Editor’s Note: Karen S. Lynch is the president and CEO of CVS Health. The opinions expressed in this commentary are her own.
Even though mental health challenges aren’t anything new, we are living in a time with a series of unique stressors that are impacting every one of us, such as Russia’s invasion of Ukraine, as well as a pandemic that has stretched two-and-a-half years and continually reminds us that as much as we want to be done with it, we’re still living with a public health emergency that none of us has experienced in our lifetimes. It’s no wonder that people are reporting “alarming” levels of stress, according to the American Psychological Association.

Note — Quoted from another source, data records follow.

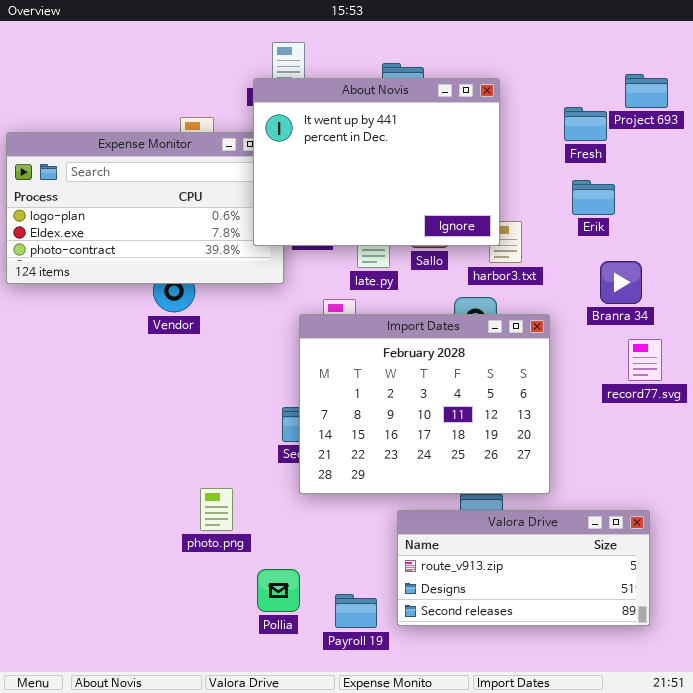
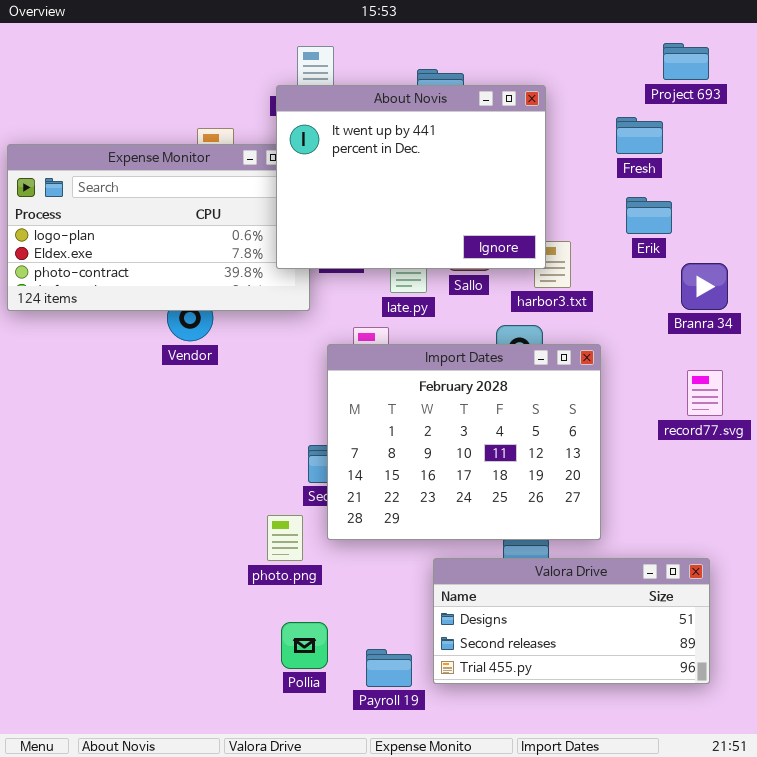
Project 693: [625,74,668,108] -> [663,43,709,80], moved
Branra 34: [600,261,642,304] -> [681,263,728,310], moved
photo.png: [200,488,233,531] -> [267,515,303,561], moved
Valora Drive: [397,510,650,626] -> [433,558,710,684], scrolled down 1 row

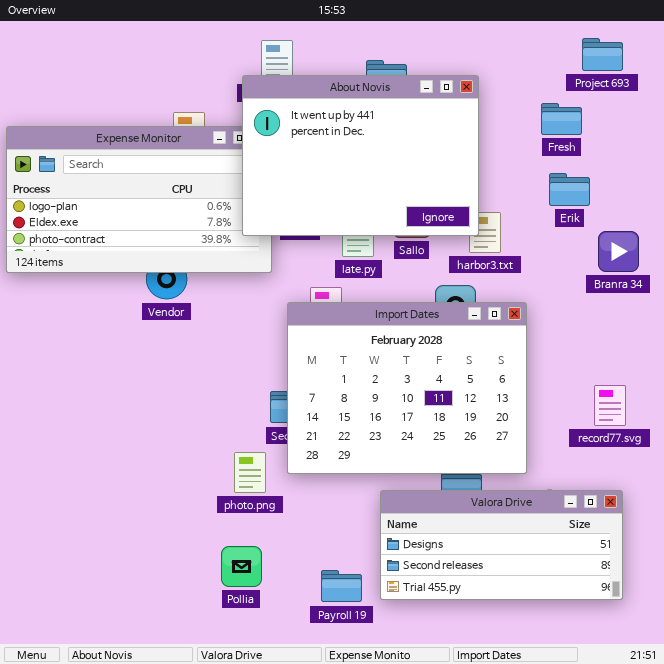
record77.svg: [687,370,723,416] -> [594,385,626,426], moved
Pollia: [281,622,328,669] -> [221,546,262,587], moved

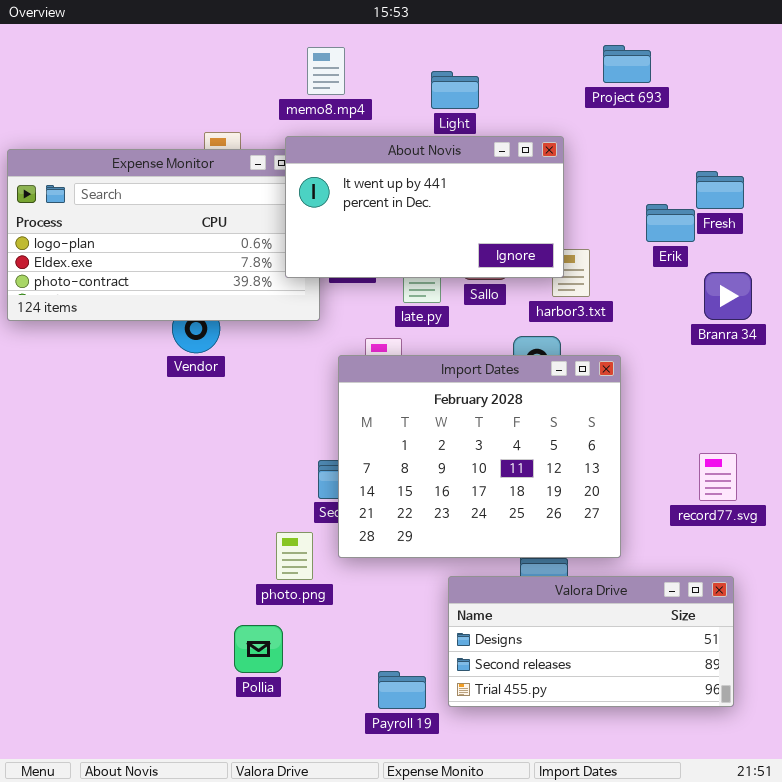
Project 693: [582,38,623,71] -> [603,45,651,83], moved
About Novis: [242,75,479,236] -> [285,136,564,278], resized
Fresh: [541,103,582,135] -> [696,171,744,209], moved
Pollia: [221,546,262,587] -> [234,625,283,673], moved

Mental health challenges can truly impact anyone. I understand this on a personal level — my mother wasn’t able to get the help that she needed to address her struggles, and it tragically led to her taking her own life. Because of her experiences, I’m driven and committed to helping increase access to mental health services for everyone.
Mental health has been the collateral damage of the pandemic, but the uncertainty and social isolation of this time has at least raised awareness and increased our willingness to openly discuss things like depression, loneliness and burnout. A once hidden, private and even shameful topic, our mental health and the steps we take to preserve it has become a much more regular part of our daily lives, discourse and decisions.

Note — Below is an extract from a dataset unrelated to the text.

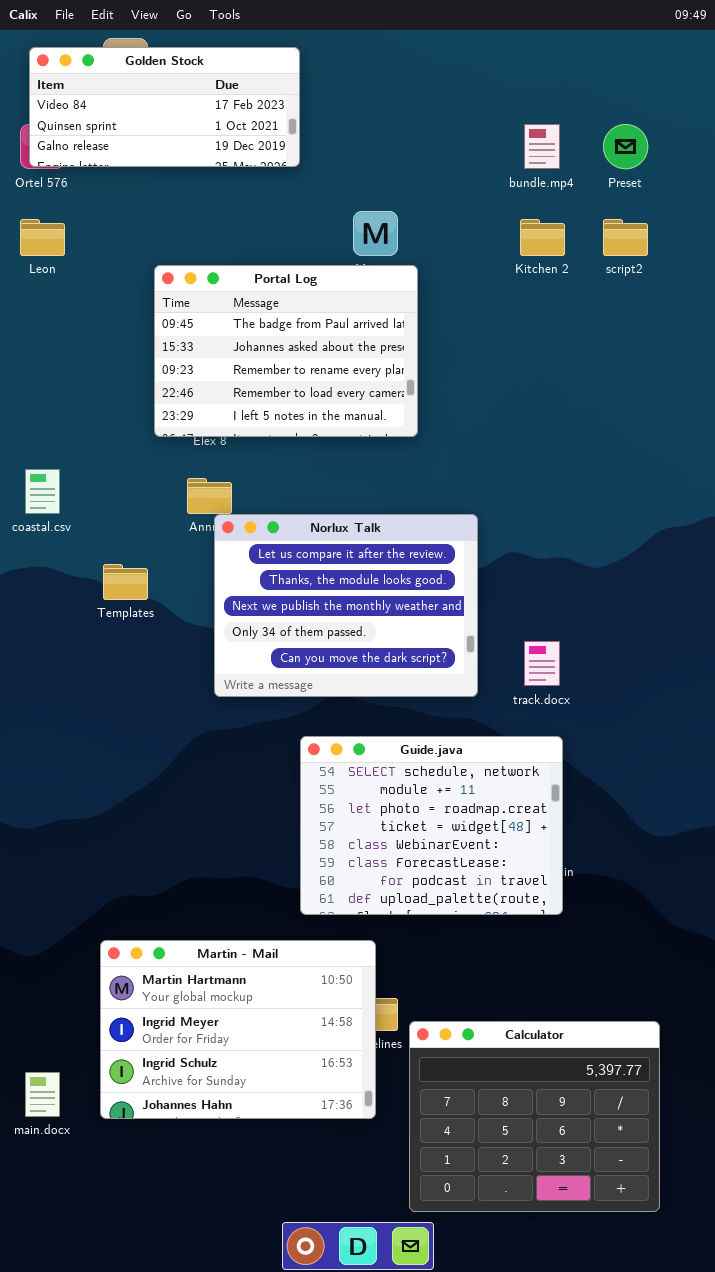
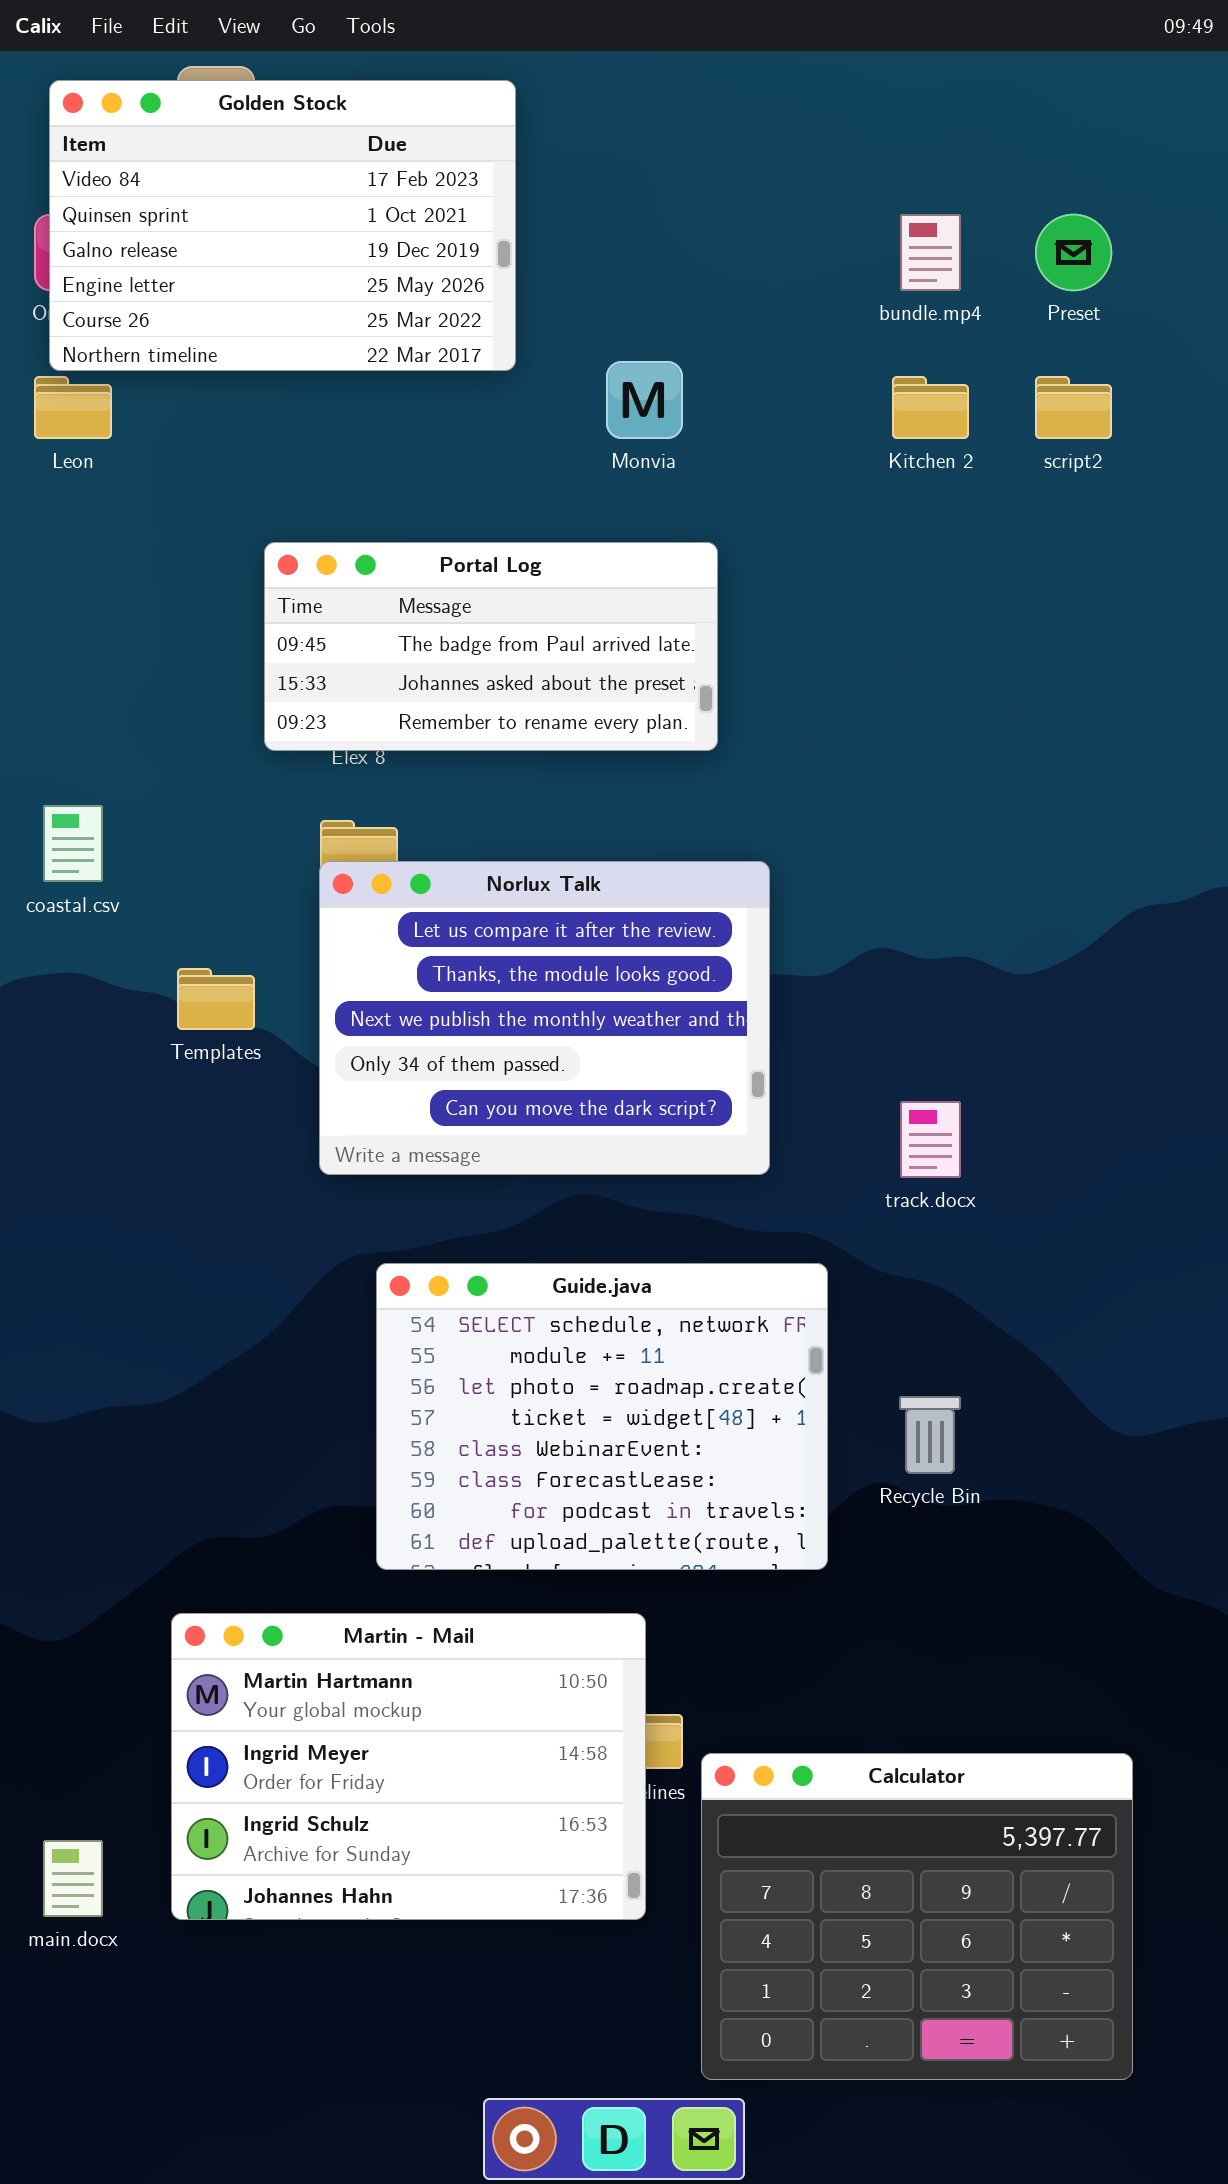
Golden Stock: [29,47,300,167] -> [49,80,516,371], resized
Portal Log: [154,265,418,437] -> [264,542,718,751], resized
Norlux Talk: [214,514,478,697] -> [319,861,770,1175], moved
Guide.java: [300,736,563,915] -> [376,1263,828,1570], moved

But, even as we’ve learned to seek treatment for mental health challenges more readily, it’s clear that our needs are outpacing the growth of quality care solutions. Suicide is a leading cause of death in the US among children and adults, with nearly 46,000 people dying by suicide in 2020.
Both the public and private sector have been taking steps to address this issue, with the federal government establishing the 988 Suicide & Crisis Lifeline, for instance. And CVS Health has committed to a goal of reducing suicide attempts by 20% among Aetna members by 2025 through a number of different approaches, including direct outreach to the families of high-risk youth, as well as partnering with outpatient programs uniquely focused on suicide prevention and risk reduction.

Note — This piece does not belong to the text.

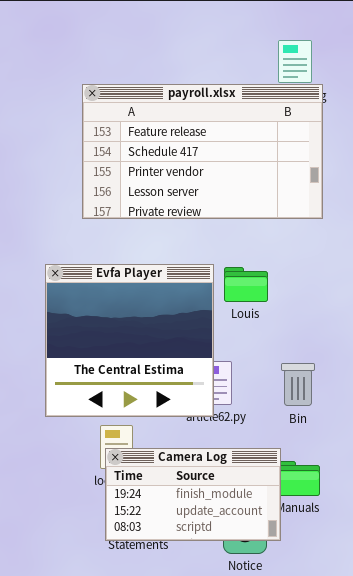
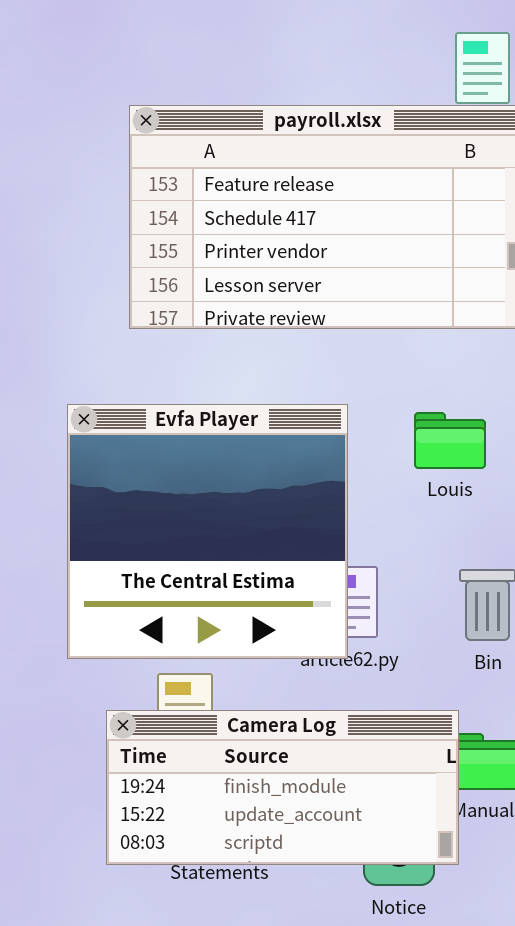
Louis: [224,267,268,302] -> [414,412,486,469], moved
Camera Log: [105,448,281,541] -> [106,710,459,865], resized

While these are steps in the right direction, we also need to shift how we think about mental health — away from crises and toward mental well-being.
Business leaders have a tremendous role to play here. They have an opportunity to not only do the right thing for their employees, but also serve as a catalyst for change in how mental health is recognized as an everyday health issue. Here are several ways that they can help move our collective mindset in that direction:
Be transparent and open
As one of the country’s largest employers, we offer a number of resources to our colleagues to support their mental health at all stages. Our Resources for Living program is available to all of our employees and their families and provides varying levels of support for mental health, including stress reduction and help with crisis situations. But the quality of the resources only matters if we’re leading by example, talking about mental health issues directly with our employees and making sure they feel comfortable using the resources available to them.
Business leaders should be comfortable talking openly with their employees about their own mental health, whether during a large team meeting or a one-on-one conversation. By taking that first step, they can demonstrate the importance of speaking openly about mental health and give employees the support needed to open up about their own experiences.
Increase access to mental health care
Before the pandemic, CVS Health had about 20,000 virtual mental health visits. In 2020 and 2021, we had 20 million. We need to continue to break down barriers so people can easily locate the right resources to get the care they need, whether that is virtual or in-person. This can also help reach populations, such as young adults, that might be more comfortable talking about these types of issues in a virtual setting.
Of course not every company is in the health care industry, but every company will be impacted by health care and mental health in some way. The programs that we provide to our employees are available to anyone, but companies can also consider offering trainings like Mental Health First Aid or Talk Saves Lives, a program developed by the American Foundation for Suicide Prevention that provides research on risks and prevention.
Encourage peer support
Your employees can be your greatest advocate in this area. In addition to offering colleague support groups that are facilitated by clinicians, we publish a quarterly mental well-being resource guide for our leaders and managers. Each issue of this guide covers a specific topic — such as addressing burnout with resilience or suicide prevention — and includes relevant articles, tools and tips to help leaders better understand the topic. We also recently introduced a program through Thrive Global to support employees’ physical, mental and emotional well-being. The Thrive platform will enable our colleagues to manage stress, improve focus, strengthen connections with others and support their overall well-being.
Another key approach to encouraging peer support is to provide a forum where employees can connect on shared experiences. We’ve set up a program to allow employees to voluntarily share inspiring stories on our company intranet site about how they’ve overcome their personal mental health challenges. These stories always generate an overwhelmingly positive response from across the organization.
This is the time for us to start building on the mental health awareness that the pandemic brought with it, and to make the most of our hard-won lessons. We need to take those everyday conversations about well-being and turn them into real action.